TAREA 1 |
Enumera las administraciones cuya deuda, según el fragmento sobre la crisis y la sociedad española, nos parece poco importante al evaluar la gestión.
TAREA 2 |
Por favor, indica a qué les va a ser difícil acceder a las dos generaciones de españoles que, según el fragmento sobre la crisis, pagan principalmente su resolución.
TAREA 3 |
Continúa el fragmento sobre la crisis y la sociedad española a partir de su última frase.

Otro ejemplo de falacias es el de esperar resultados muy a corto plazo de las reformas, y en especial, de la laboral. Fuimos muchos los economistas que apoyamos una reforma laboral que era más completa que la que se ha puesto en marcha y que pensamos que la falta de completitud puede tener importantes costes. Pero la mezcla de esas carencias con los duros datos de desempleo a corto plazo tiene un coste más allá de que sean efectivas o no (que es lo más importante en todo caso), y es el de que la sociedad pierda la fe en las mismas y, de paso, achaque a los economistas y sus propuestas los resultados de una reforma que no es la que muchos proponían.

La segunda gran cuestión para pensar en una sociedad española más preventiva y exigente respecto a la economía es el impulso de la conciencia de sociedad civil reivindicativa. En este punto, es perceptible que los ciudadanos se van a volver más exigentes con esta crisis y van a pedir a los políticos, a las instituciones y a sí mismos más responsabilidad. En todo caso, para que esa conciencia se extienda de forma efectiva es preciso que se ayude a los ciudadanos a comprender dónde deben estar los elementos de juicio. Así, por ejemplo, tendemos a votar a un alcalde o a cualquier otro cargo público bajo criterios distintos de los que lo haríamos para un gestor de nuestras cuentas o de nuestras empresas. En este sentido, factores como la deuda de un ayuntamiento, de una comunidad autónoma o un país nos parece poco importante a la hora de evaluar la gestión y decidir, en consecuencia, nuestro voto. Pues bien, baste pensar en los esfuerzos que se exigen ahora a España para entender la importancia del rigor en la gestión. También es preciso contar con una conciencia generacional, algo que siempre ha existido, pero cuya necesidad puede acrecentarse ahora. Baste pensar que la factura de la resolución de la crisis la están pagando principalmente dos generaciones de españoles a los que, aparte de ese coste, les va a ser difícil acceder a los prometidos beneficios del Estado de bienestar. Y el Estado de bienestar es posible, porque lo ha sido y puede seguir siéndolo, pero se manifiesta también la necesidad de que la ciudadanía tome conciencia de lo que cuesta mantenerlo y de cuánto se aporta y cuánto se recibe de ese sistema. Sin más corresponsabilidad, olvidémonos de él.

FILAS |
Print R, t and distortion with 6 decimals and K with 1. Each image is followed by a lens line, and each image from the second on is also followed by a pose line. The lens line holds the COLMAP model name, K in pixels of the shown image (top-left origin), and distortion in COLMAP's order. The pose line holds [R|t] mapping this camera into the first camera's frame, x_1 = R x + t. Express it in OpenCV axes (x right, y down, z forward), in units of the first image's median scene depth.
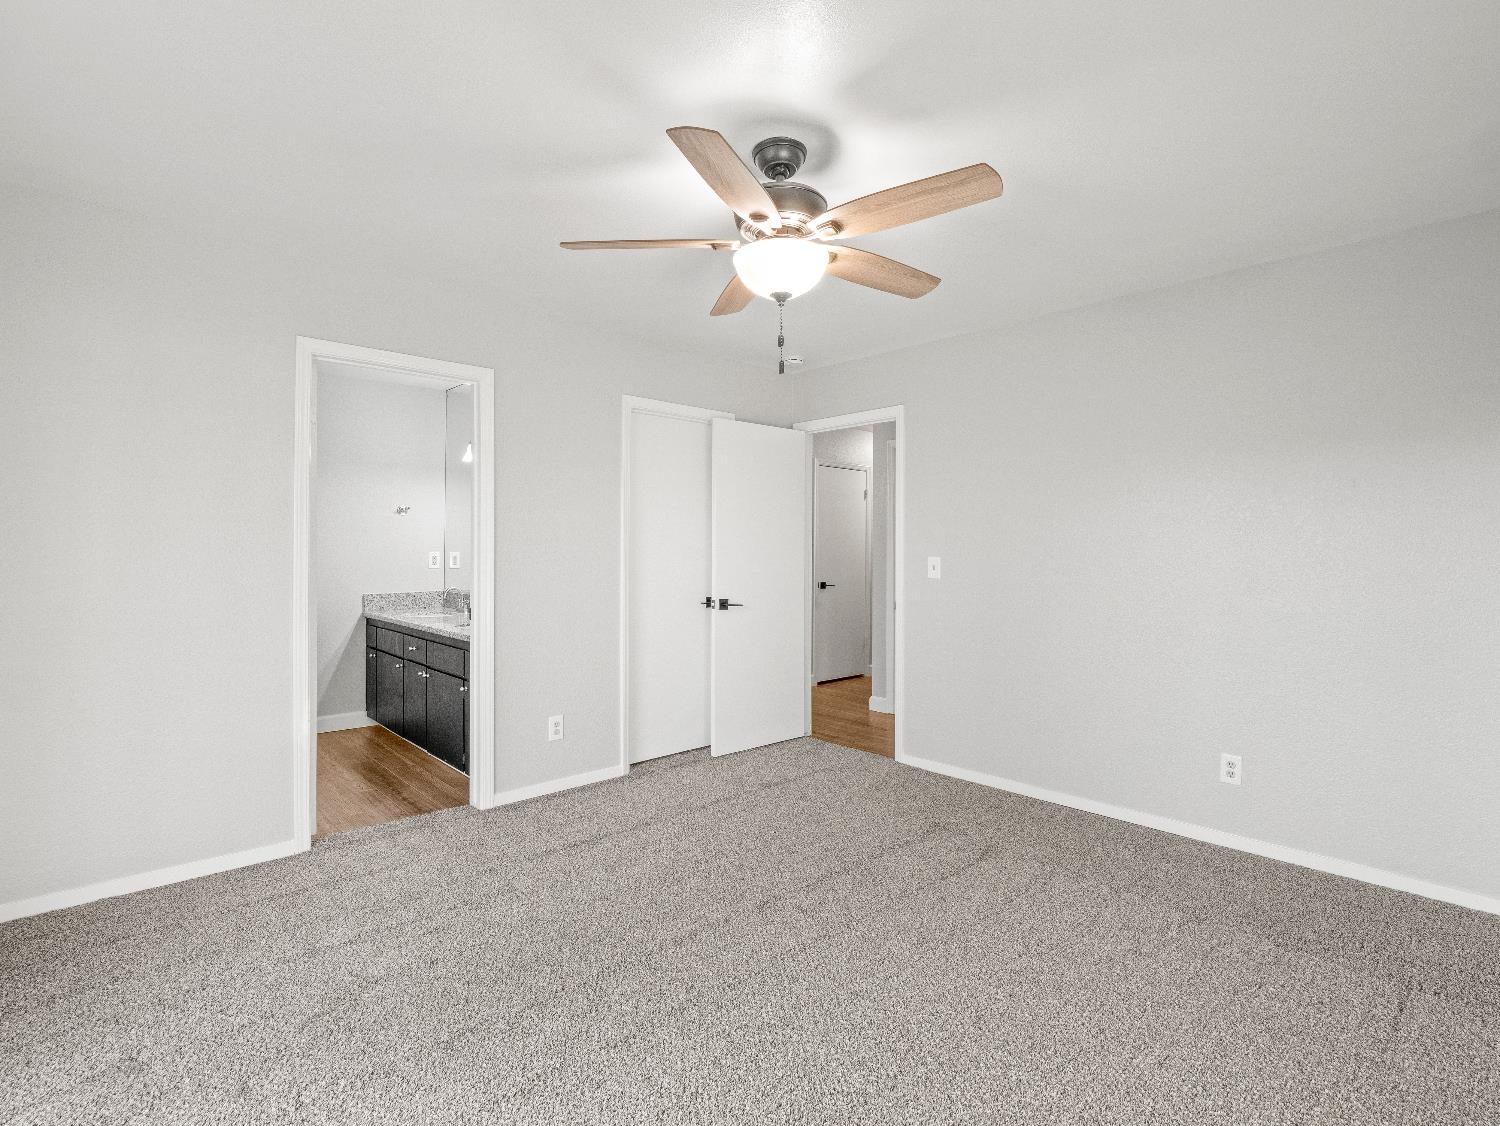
lens RADIAL K [[730.5, 0, 749.7], [0, 730.5, 556.9], [0, 0, 1]] dist [-0.010162, 0.003754]
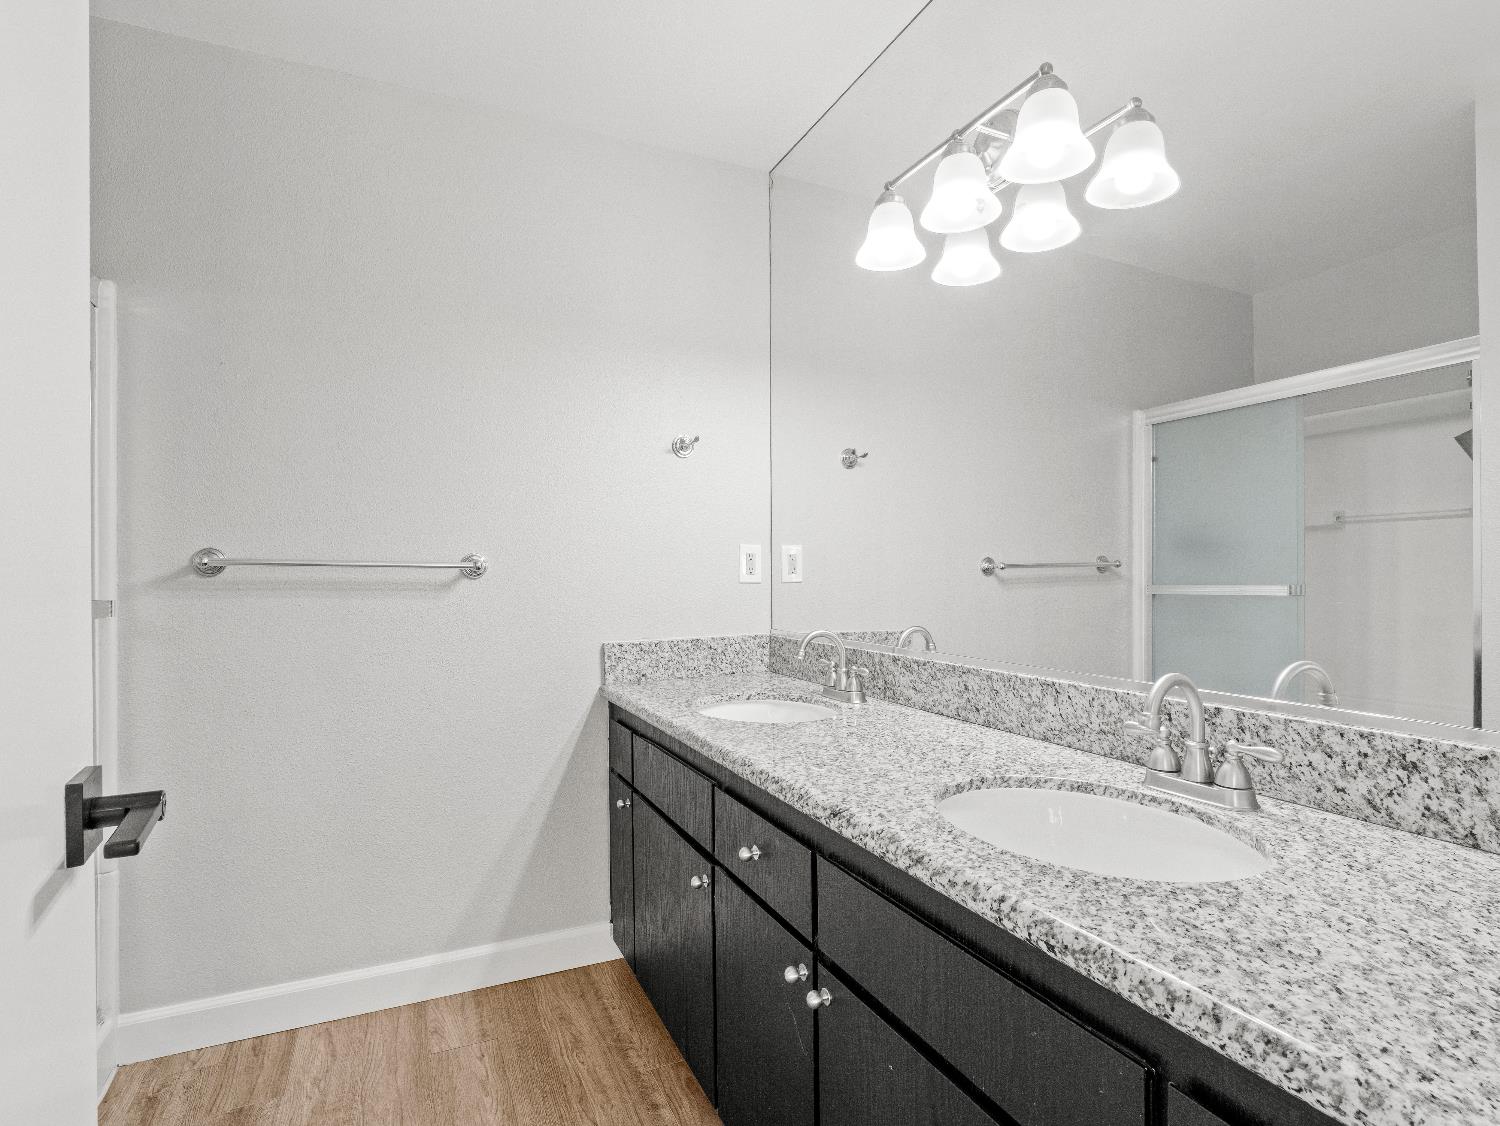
lens RADIAL K [[767.4, 0, 749.8], [0, 767.4, 571.3], [0, 0, 1]] dist [-0.022157, -0.000113]
pose [[0.952348, -0.013576, -0.304713, -0.314825], [0.011080, 0.999889, -0.009921, 0.014636], [0.304814, 0.006072, 0.952393, 0.605798]]
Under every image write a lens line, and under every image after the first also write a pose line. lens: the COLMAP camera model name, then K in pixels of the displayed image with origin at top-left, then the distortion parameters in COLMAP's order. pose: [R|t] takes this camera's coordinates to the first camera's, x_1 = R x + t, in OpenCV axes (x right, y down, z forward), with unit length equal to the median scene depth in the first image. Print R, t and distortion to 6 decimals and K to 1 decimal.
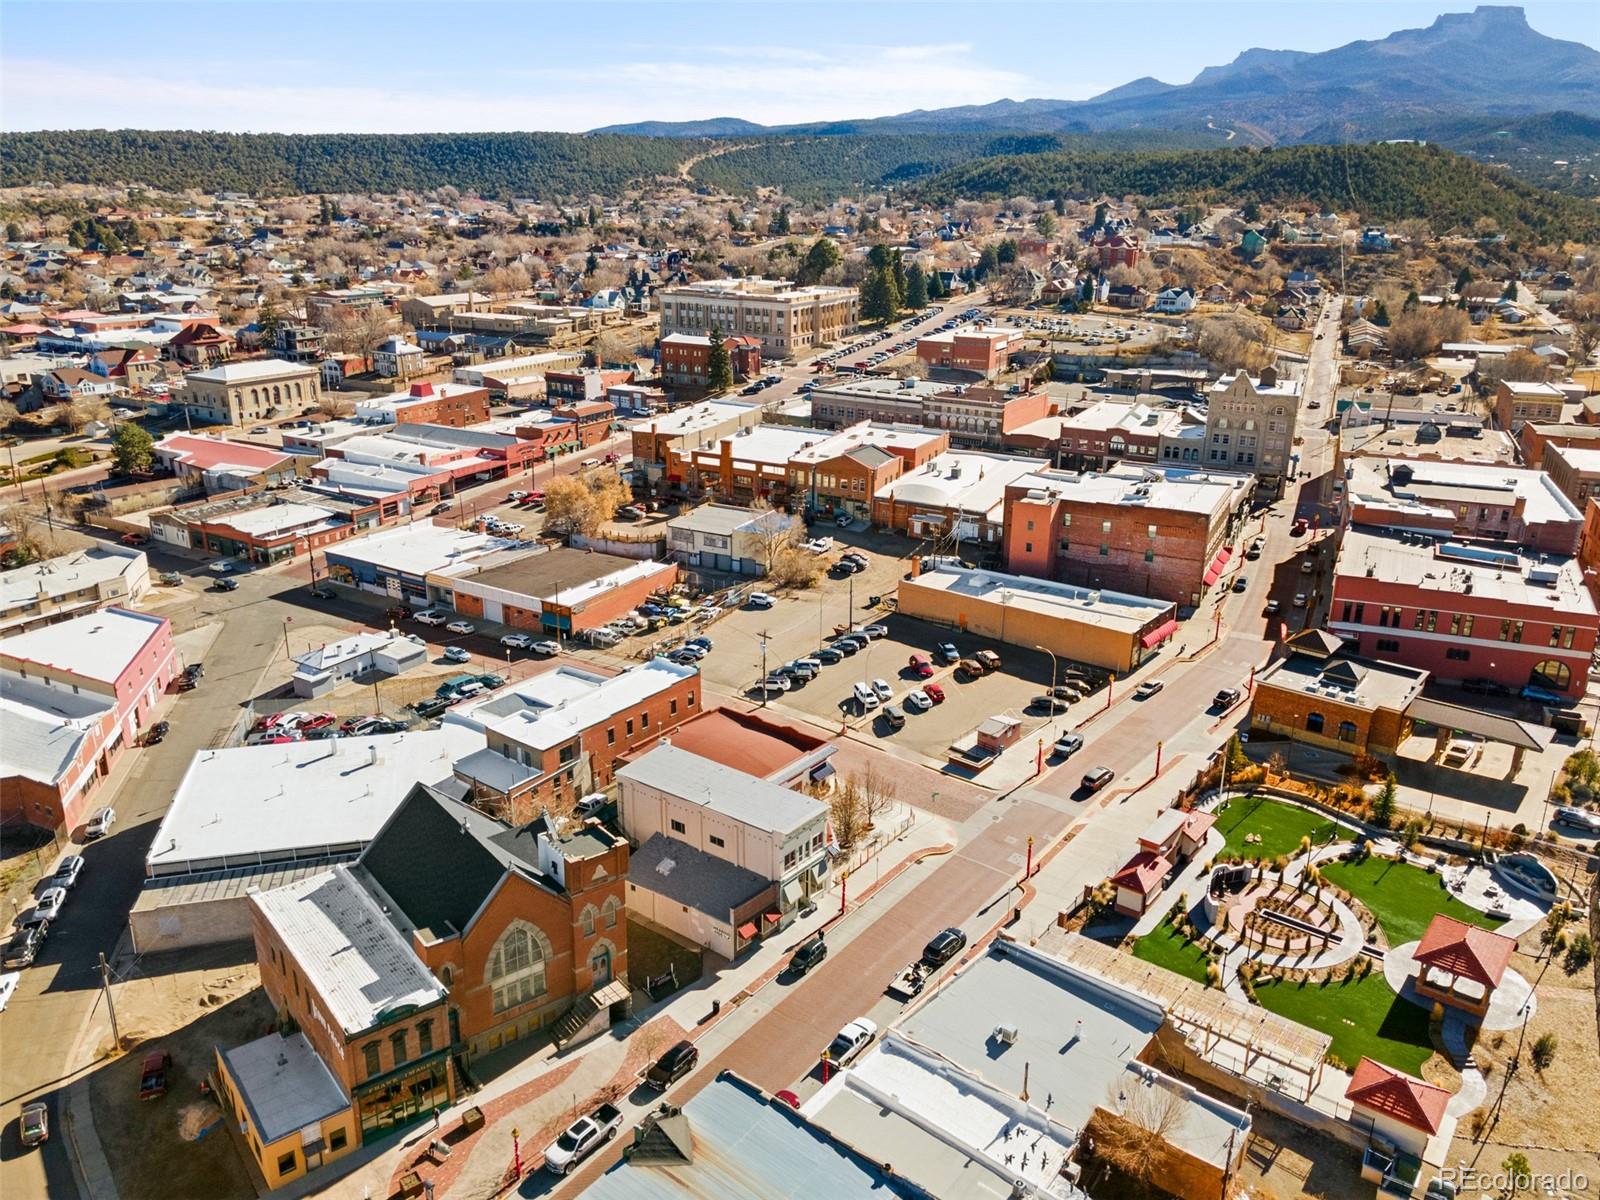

RESPUESTA 1 |
- Un ayuntamiento
- Una comunidad autónoma
- Un país

RESPUESTA 2 |
A los prometidos beneficios del Estado de bienestar.

RESPUESTA 3 |
Por último, la tercera y también muy importante cuestión es que en la sociedad española se haga cada vez más importante el gusto por los sistemas de incentivos. El Estado de bienestar —un logro tremendo de la sociedad española que no debe perderse— y la conciencia de seguridad que transmite tienen también sus desventajas, y es que a veces se tiende hacia un excesivo igualitarismo y a un desprecio del mérito y la capacidad. La meritocracia y los incentivos son una cuestión, en buena medida, cultural, y conforme la sociedad se hace más exigente —y la española lo hará— esos incentivos tendrán que arraigarse y tendrán que hacerlo a todos los niveles públicos y privados. Y junto a ellos, la erradicación del fraude, como un mal que constituye una injusticia social de primer nivel en España. En este camino, es preciso establecer un nivel de solidaridad inquebrantable compatible con esos incentivos porque la igualdad de oportunidades puede ser un objetivo, pero nunca es una realidad completa.

Santiago Carbó Valverde es catedrático de Economía y Finanzas de la Bangor Business School e investigador de Funcas.